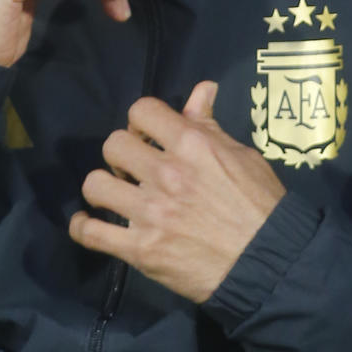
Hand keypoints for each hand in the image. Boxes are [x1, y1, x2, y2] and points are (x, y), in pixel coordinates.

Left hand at [69, 82, 284, 302]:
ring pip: (95, 184)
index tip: (147, 136)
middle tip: (133, 169)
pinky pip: (91, 233)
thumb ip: (211, 125)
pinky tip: (88, 224)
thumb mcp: (242, 155)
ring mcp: (150, 214)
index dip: (141, 121)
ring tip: (114, 195)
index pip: (141, 110)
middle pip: (113, 144)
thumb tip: (202, 89)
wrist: (268, 263)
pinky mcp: (141, 250)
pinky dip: (82, 227)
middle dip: (121, 153)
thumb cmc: (261, 205)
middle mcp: (166, 174)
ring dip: (102, 187)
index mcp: (192, 145)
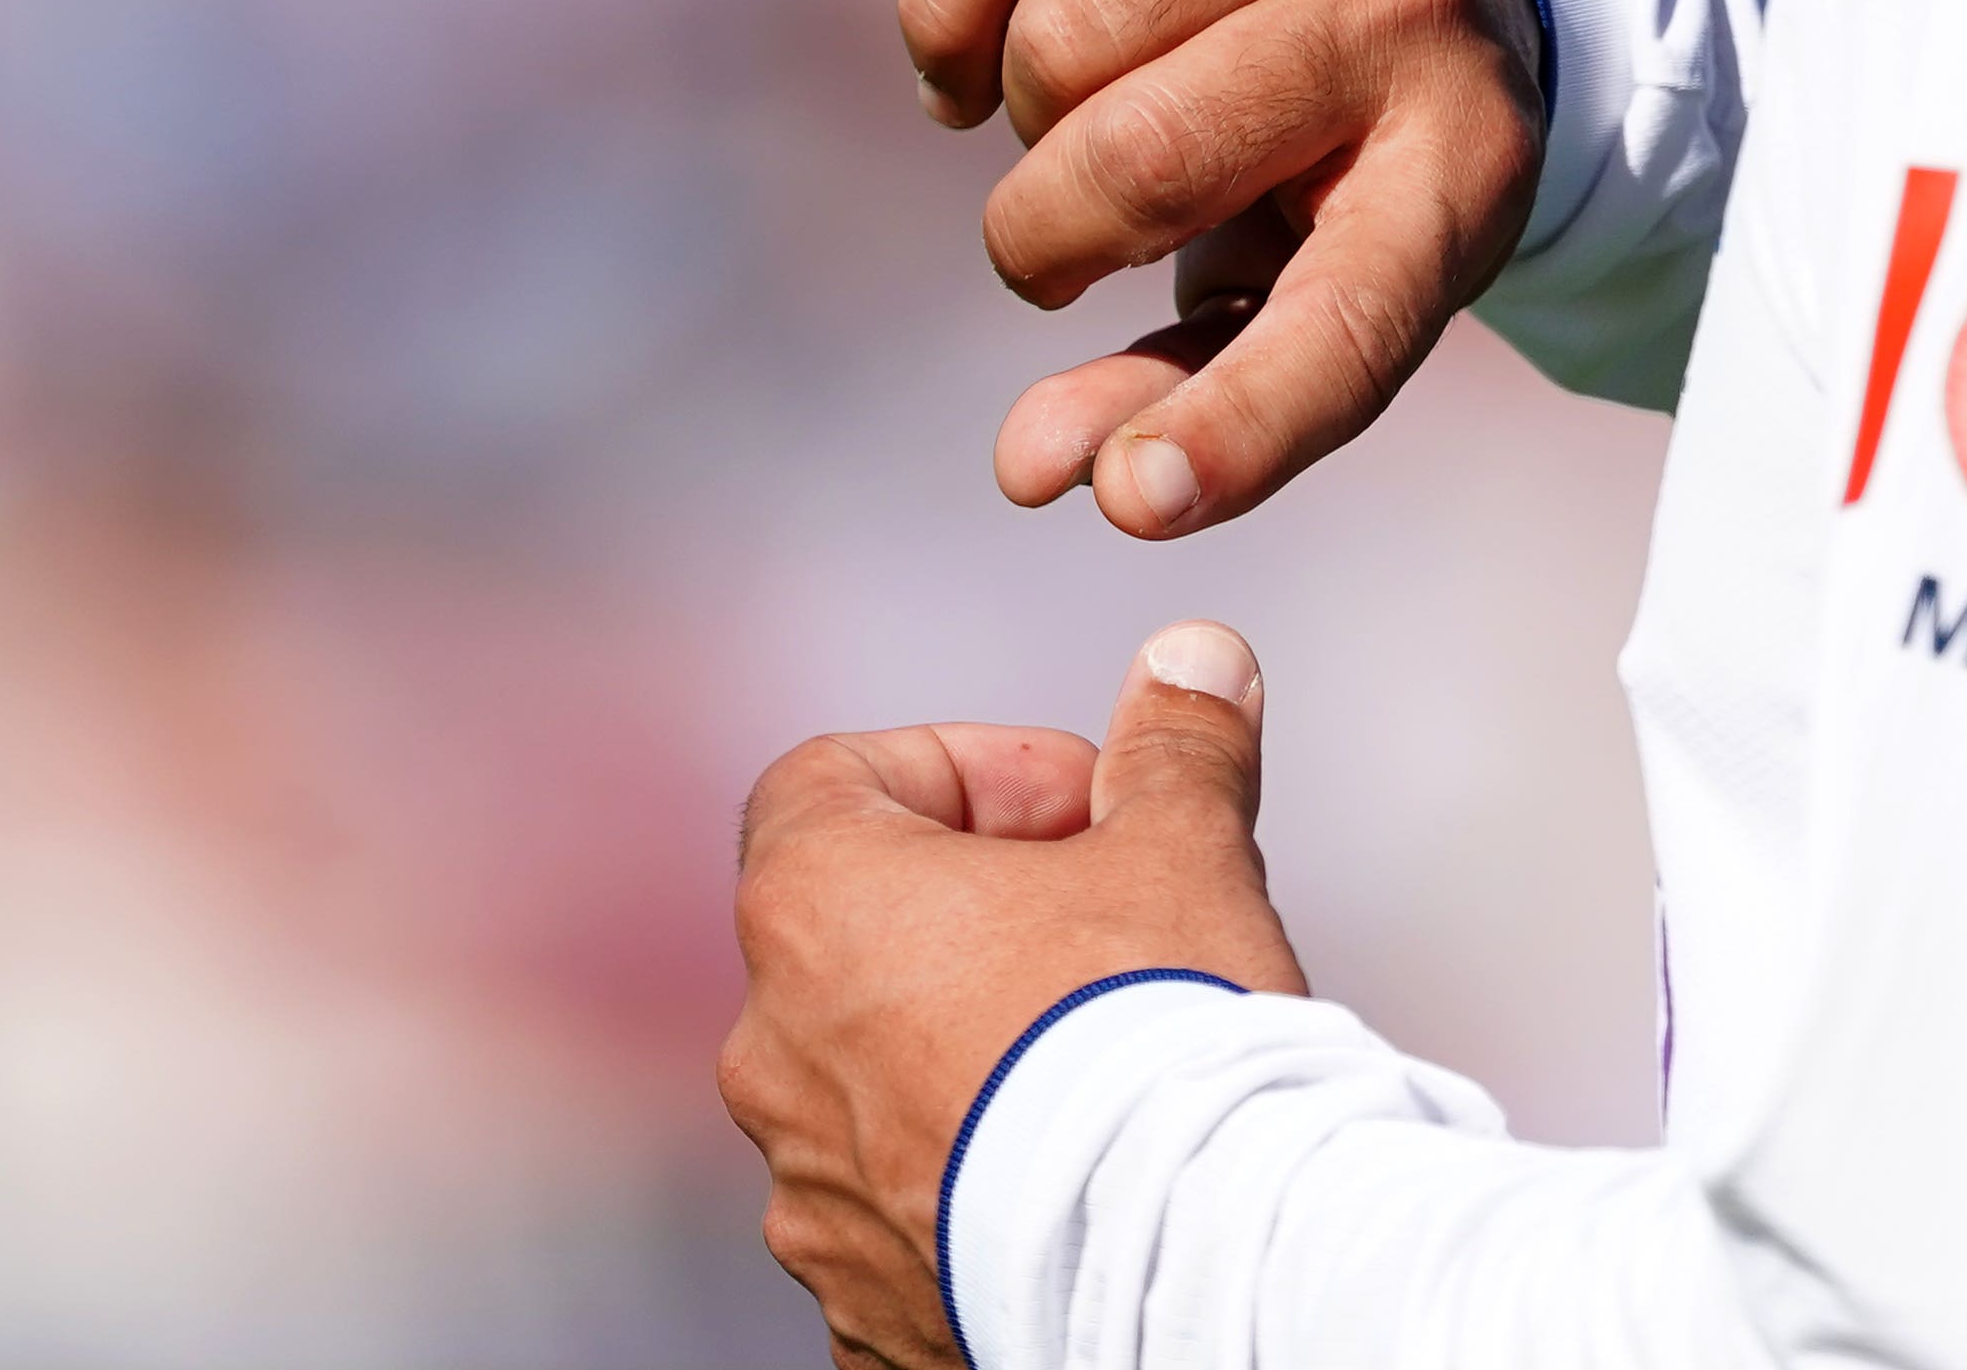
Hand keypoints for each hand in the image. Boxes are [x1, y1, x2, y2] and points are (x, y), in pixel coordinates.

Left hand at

• • • • • • •

Except for the pictures, set down all of the records exactly as they are.

**WRITTEN RESPONSE:**
Hand keypoints for each hand in the image. Boxes are [x1, y1, x2, y2] and points are (x, y), in pixel coordinates.

Left hand at [69, 82, 284, 302]:
ring pip: (95, 184)
index tip: (147, 136)
middle tip: (133, 169)
pinky pip: (91, 233)
thumb ip: (211, 125)
pinky tip: (88, 224)
thumb mcp: (242, 155)
ring mcp: (150, 214)
index dip: (141, 121)
ring tip: (114, 195)
index pip: (141, 110)
middle pip: (113, 144)
thumb tip: (202, 89)
wrist: (268, 263)
pinky mcp: (141, 250)
pinky dip: (82, 227)
middle dip: (121, 153)
thumb cmc: (261, 205)
middle mcp: (166, 174)
ring dip: (102, 187)
index mcp: (192, 145)
Hand keypoints for each hand in the image. Boxes are [x1, y1, x2, y2] and points are (x, y), in pixel coordinates.

Left hand at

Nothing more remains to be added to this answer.